In the small community of Alexis located between Stanley and High Shoals in Gaston County lies 62.6 acres of property that has been in Stephen Stroupe’s family since the 1770s.
Stephen’s father, Henry, was born in 1914 on the property in a log cabin. The cabin itself was built in the 1820s, but it no longer rests on the land. It currently resides in Hart Square Village, the largest collection of original, historical log structures in the United States, about 14 miles south of Hickory. The Stroupe land was continuously farmed until the 1930s when Stephen’s grandfather, also named Stephen, became a full-time minister, settling in at Alexis Baptist Church a couple miles from the property.
Although he has owned the land for a decade, Stephen has not lived in North Carolina for many years. He grew up in the Winston-Salem area, where his father worked as a professor at what was then Wake Forest College. After receiving an undergraduate degree in chemistry from the same school, Stephen’s graduate studies – also in chemistry – brought him to Purdue University. Stephen has lived in the Chicago area and worked as a chemist for decades ever since.
“I couldn’t maintain the land well from afar, but preserving my familial heritage without seeing the land developed into a subdivision was very important to me.”
Part of Stephen’s fondness for the property stems from many memories of visiting it as a child with his dad.
“Dad always liked to visit because that’s where he was born and that’s where he grew up,” he said. “He went back until the year he died.
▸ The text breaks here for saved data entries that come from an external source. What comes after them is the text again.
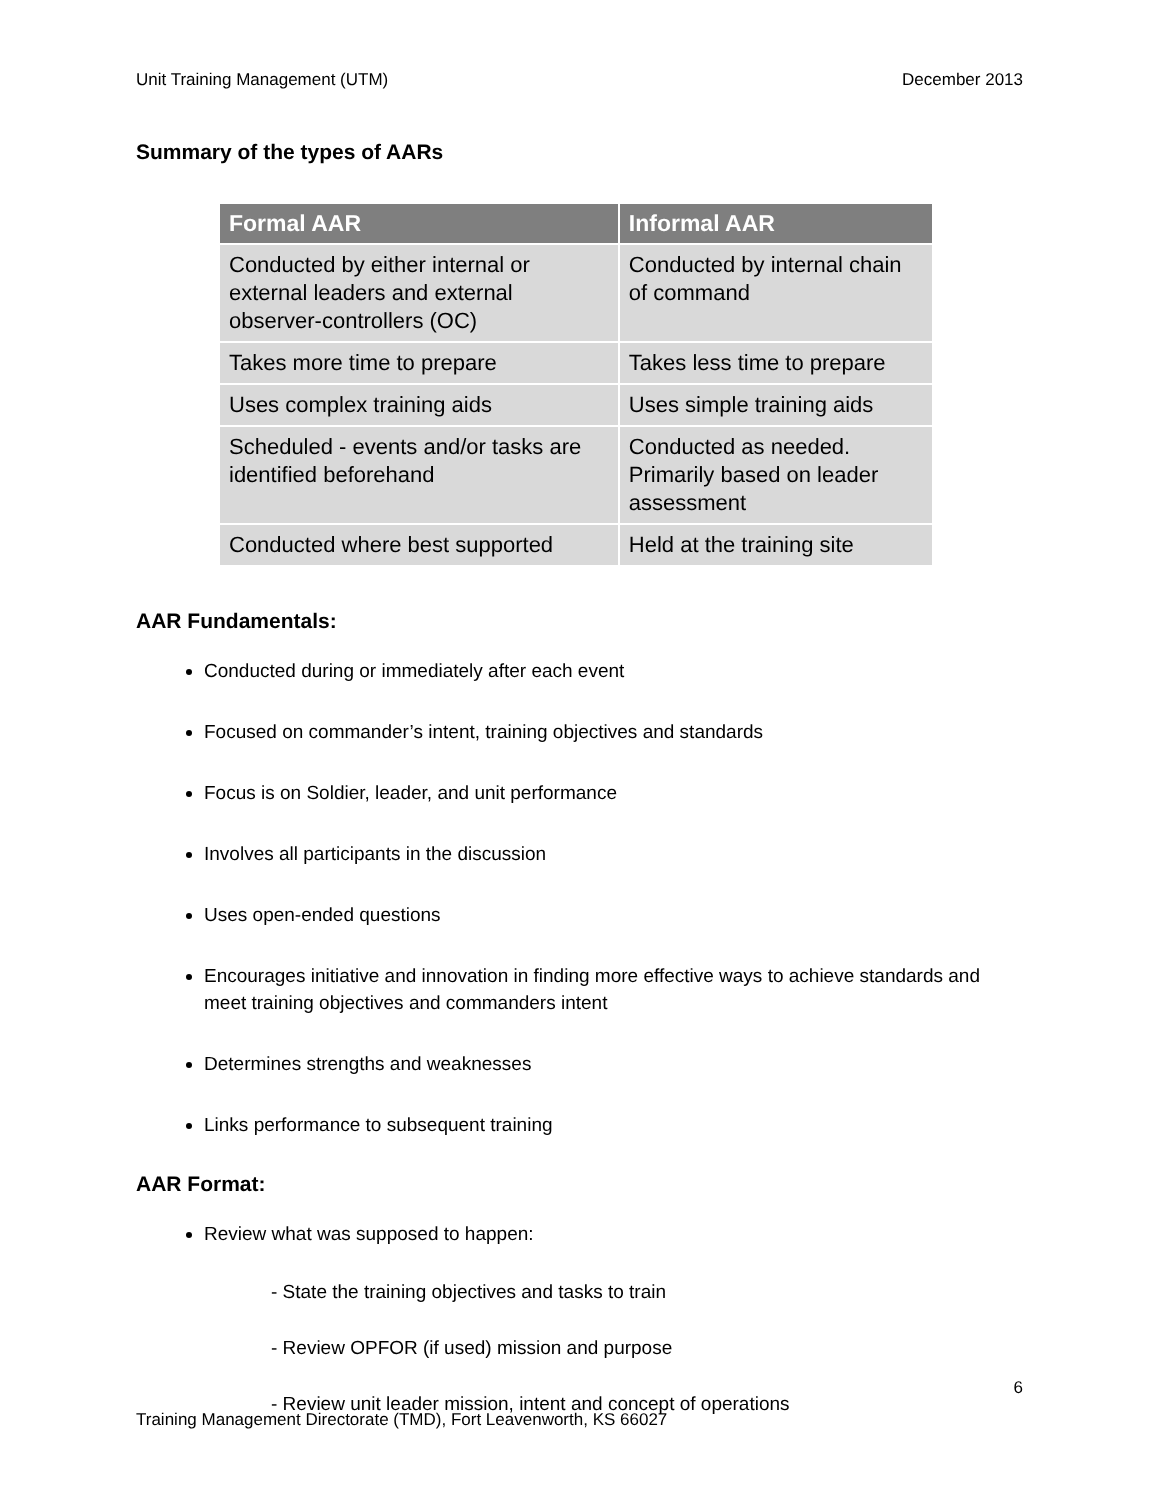Unit Training Management (UTM) December 2013
Summary of the types of AARs
| Formal AAR | Informal AAR |
| --- | --- |
| Conducted by either internal or external leaders and external observer-controllers (OC) | Conducted by internal chain of command |
| Takes more time to prepare | Takes less time to prepare |
| Uses complex training aids | Uses simple training aids |
| Scheduled - events and/or tasks are identified beforehand | Conducted as needed. Primarily based on leader assessment |
| Conducted where best supported | Held at the training site |
AAR Fundamentals:
Conducted during or immediately after each event
Focused on commander’s intent, training objectives and standards
Focus is on Soldier, leader, and unit performance
Involves all participants in the discussion
Uses open-ended questions
Encourages initiative and innovation in finding more effective ways to achieve standards and meet training objectives and commanders intent
Determines strengths and weaknesses
Links performance to subsequent training
AAR Format:
Review what was supposed to happen:
- State the training objectives and tasks to train
- Review OPFOR (if used) mission and purpose
- Review unit leader mission, intent and concept of operations
6
Training Management Directorate (TMD), Fort Leavenworth, KS 66027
That was certainly his home.”
While Stephen would have liked to keep the land in his family, neither of his children nor his close relatives were interested in the task of taking care of it. The family was looking for an organization to properly maintain it, and the Conservancy fit the description. Stephen generously donated the land to the Conservancy and contributed to the land stewardship funding. Charlton K. Torrence, III of Gastonia also donated $8,000 to help cover the deal’s transaction costs.
The Stroupe property protects the headwater streams of Little Hoyle Creek, which is a tributary of the South Fork of the Catawba River. In total, it buffers 1,375 feet of the western bank of the creek as well as approximately 2,000 feet of other perennial tributaries to Little Hoyle Creek. It’s also
located in a Class IV water supply watershed, meaning the creek provides water for the local drinking supply.
Several high-quality tributaries run through the expansive green space as well. The Conservancy’s Director of Land Acquisition Matt Covington noted that it’s home to old-growth mesic hardwood forests, in addition to dry oak-hickory and dry-mesic oak-hickory thickets. The Stroupe family also planted 20 acres of pine trees there for a timber harvest, but they were never cut down.
“This type of project is historically our bread and butter as a small nonprofit,” Matt said. “We get grant funding to purchase conservation easements sometimes. So, when these types of projects come to us, we’re pleased to be able to act quickly to protect the land and water. If not for the generous donations of these families, we wouldn’t be able to take on projects like this.”